Istanbul, formerly known as Byzantium and Constantinople, is the most populated city in Turkey. It is the country’s economic, cultural, and historic center.
Istanbul is a city that straddles two continents, Europe and Asia. The two sides are separated by the Bosporus Strait which is a narrow channel that connects the Black Sea to the Mediterranean via the Sea of Marmara and the Dardanelles.
The city was founded under the name of Byzantion around 660 BC and grew to become one of the most important and coveted cities in history. It was renamed Constantinople in 330 AD and remained the imperial capital for almost 16 centuries during the Roman and Byzantium (Holy Roman) Empires.
Istanbul played a big role in the the advancement of Christianity until the Ottomans captured the city in 1453 when they turned it into an Islamic stronghold and the seat of the Ottoman Caliphate. Modern Turkey was born in 1922 when the last Ottoman Sultan fled the city after the Nationalists’ victory under Mustafa Kemel Atatürk and in 1923 Ankara became the nation’s capital.
So from eons ago Istanbul has been an important city as shown by its rich history and historic sites. Many of those sites are clustered around the historic center on the city’s European side. The Mosques, Churches, and other sites as a group are listed on UNESCO’s World Heritage Sites. They are the reason millions of tourists flock to Istanbul yearly, making it the world’s fifth most popular tourist destination.
I have been to Istanbul many times over the past 10 years or so. It’s a city one can never get enough of. I love just about everything in Istanbul; the sights, sounds, scents, and people are amazing. The food is delicious, the sights awe inspiring, the markets bustling, and the people warm and hospitable. What’s not to love?

#### Exercise instructions:
Output the text about Istanbul in full, word for word. Rely only on the text about Istanbul.

(Chart understanding data)
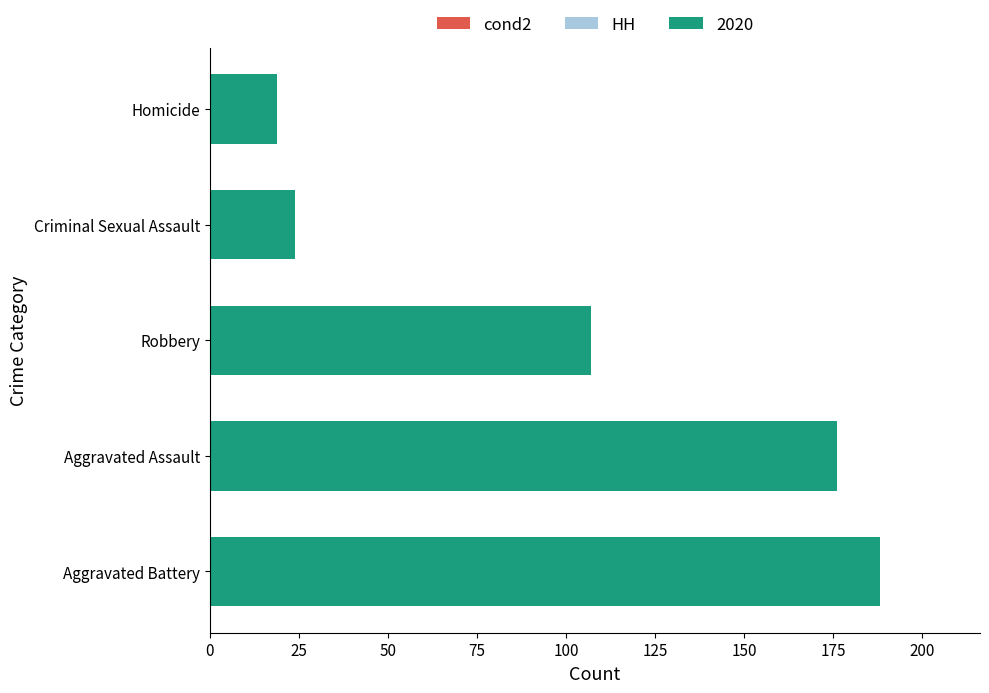

Count the number of categories in the chart.

5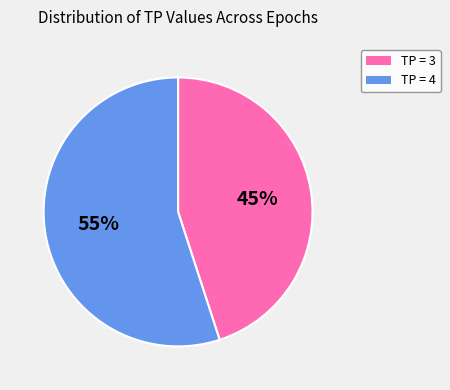

To the nearest percent, what is the difference between the largest and smallest slice percentages?

10%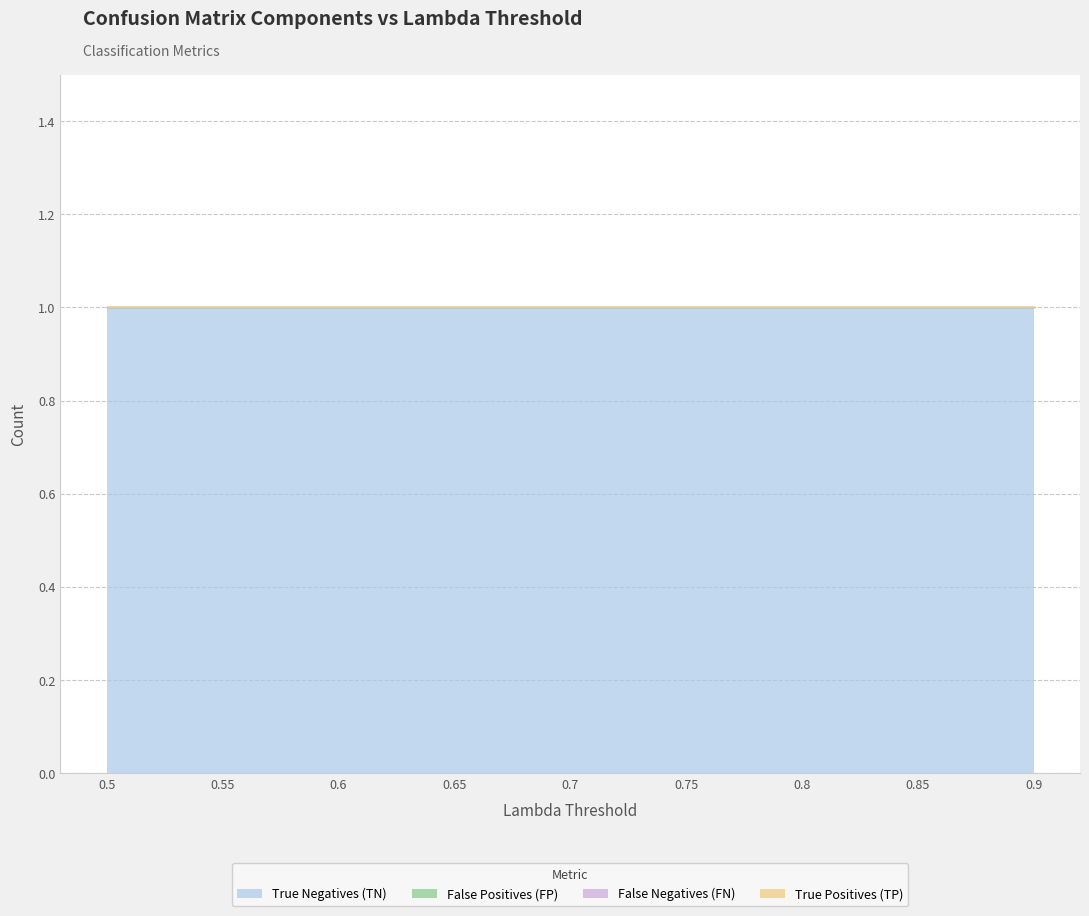

What position from the left is 0.7?

5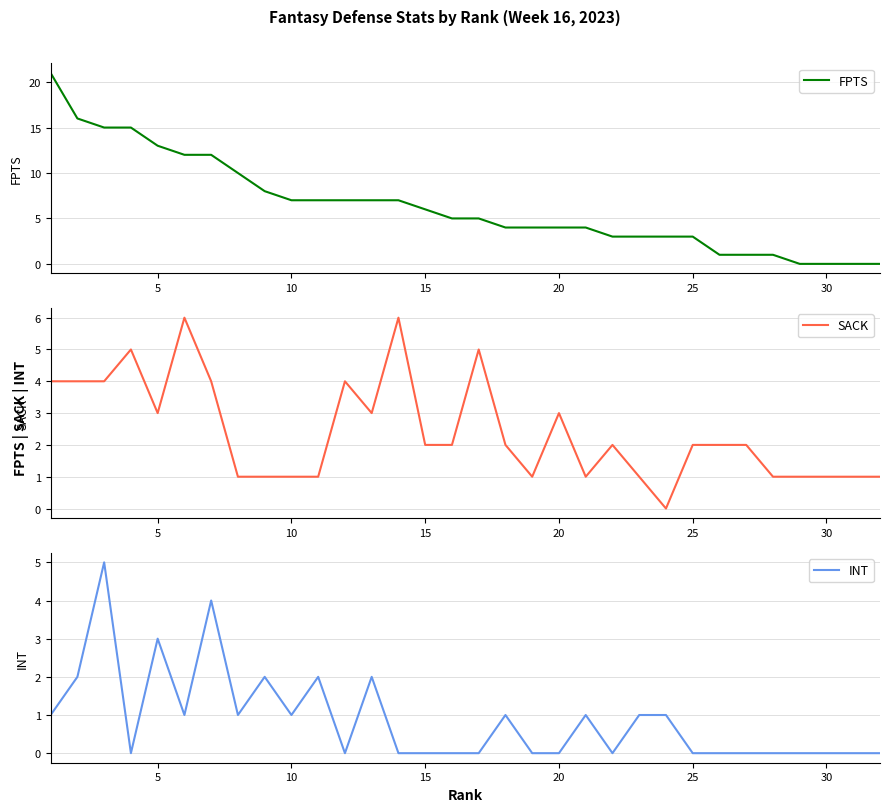

Reading left to right, what are all the values shown in this chart?

FPTS: 21	16	15	15	13	12	12	10	8	7	7	7	7	7	6	5	5	4	4	4	4	3	3	3	3	1	1	1	0	0	0	0
SACK: 4	4	4	5	3	6	4	1	1	1	1	4	3	6	2	2	5	2	1	3	1	2	1	0	2	2	2	1	1	1	1	1
INT: 1	2	5	0	3	1	4	1	2	1	2	0	2	0	0	0	0	1	0	0	1	0	1	1	0	0	0	0	0	0	0	0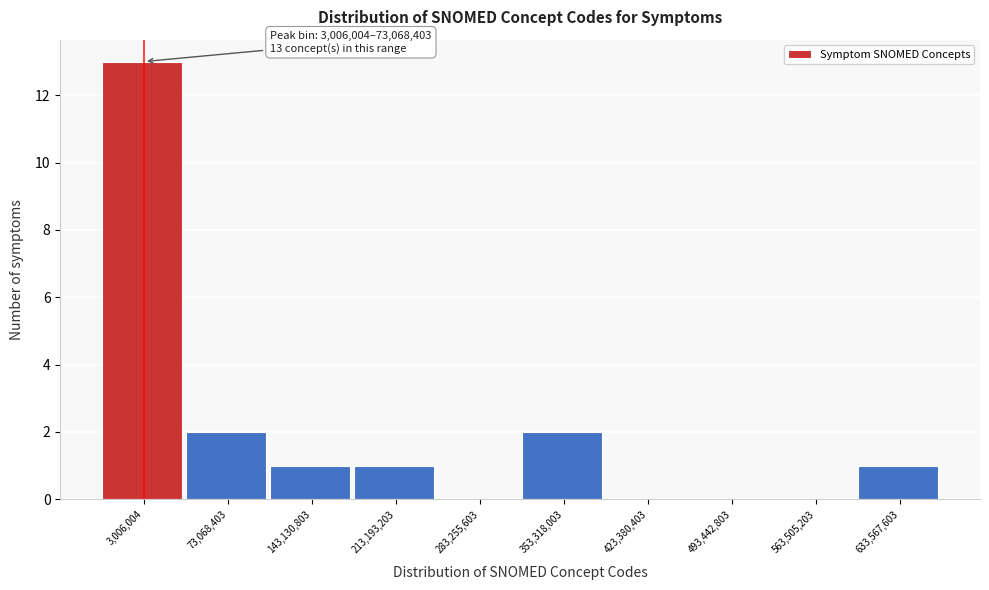

Reading right to left, transcribe all the data shown in this chart.

633,567,603=1	563,505,203=0	493,442,803=0	423,380,403=0	353,318,003=2	283,255,603=0	213,193,203=1	143,130,803=1	73,068,403=2	3,006,004=13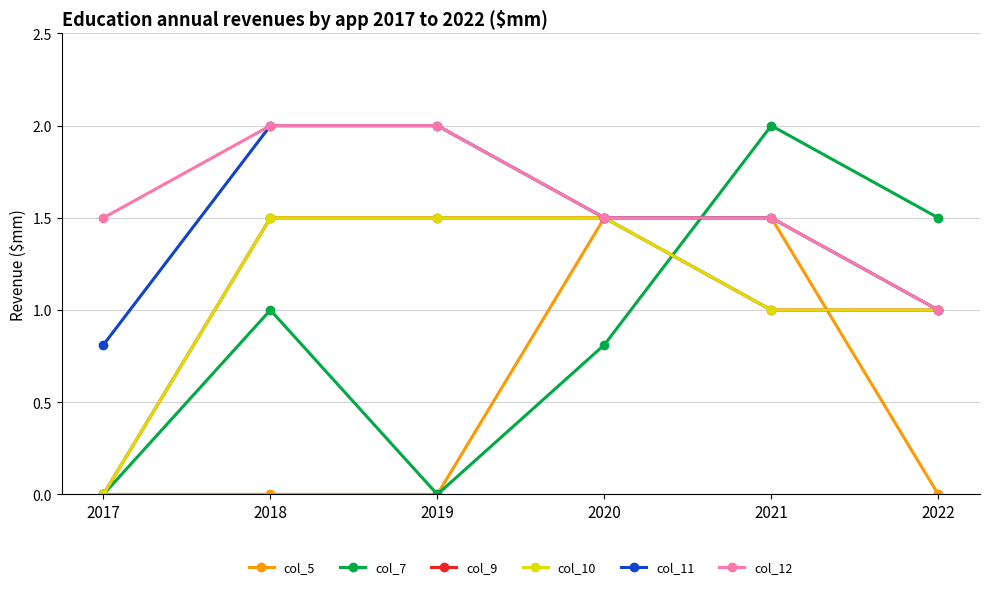

At which category is the sum across all series the highest?

2021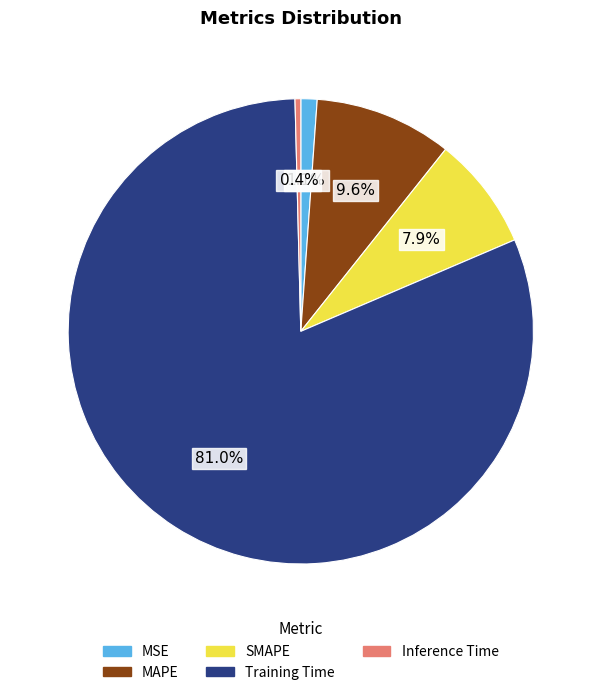

True or false: Training Time accounts for 81% of the total.

True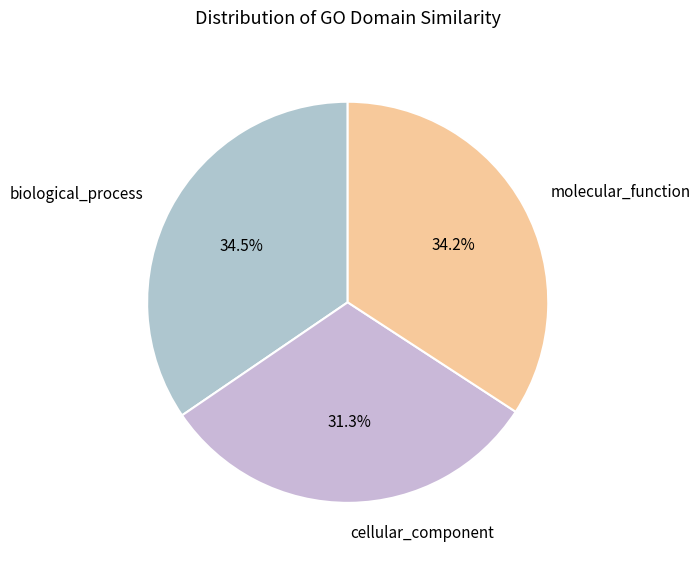

To the nearest percent, what is the difference between the biological_process and cellular_component slice percentages?

3%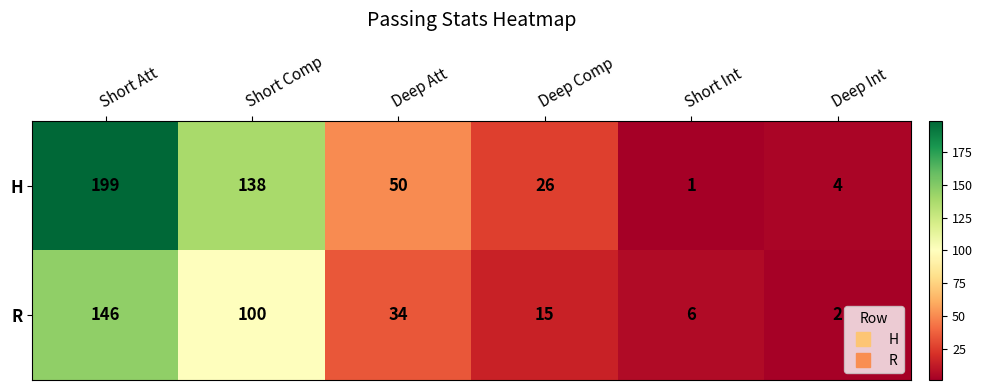

At which category is the sum across all series the highest?

Short Att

#### Result:
Istanbul, formerly known as Byzantium and Constantinople, is the most populated city in Turkey. It is the country’s economic, cultural, and historic center.
Istanbul is a city that straddles two continents, Europe and Asia. The two sides are separated by the Bosporus Strait which is a narrow channel that connects the Black Sea to the Mediterranean via the Sea of Marmara and the Dardanelles.
The city was founded under the name of Byzantion around 660 BC and grew to become one of the most important and coveted cities in history. It was renamed Constantinople in 330 AD and remained the imperial capital for almost 16 centuries during the Roman and Byzantium (Holy Roman) Empires.
Istanbul played a big role in the the advancement of Christianity until the Ottomans captured the city in 1453 when they turned it into an Islamic stronghold and the seat of the Ottoman Caliphate. Modern Turkey was born in 1922 when the last Ottoman Sultan fled the city after the Nationalists’ victory under Mustafa Kemel Atatürk and in 1923 Ankara became the nation’s capital.
So from eons ago Istanbul has been an important city as shown by its rich history and historic sites. Many of those sites are clustered around the historic center on the city’s European side. The Mosques, Churches, and other sites as a group are listed on UNESCO’s World Heritage Sites. They are the reason millions of tourists flock to Istanbul yearly, making it the world’s fifth most popular tourist destination.
I have been to Istanbul many times over the past 10 years or so. It’s a city one can never get enough of. I love just about everything in Istanbul; the sights, sounds, scents, and people are amazing. The food is delicious, the sights awe inspiring, the markets bustling, and the people warm and hospitable. What’s not to love?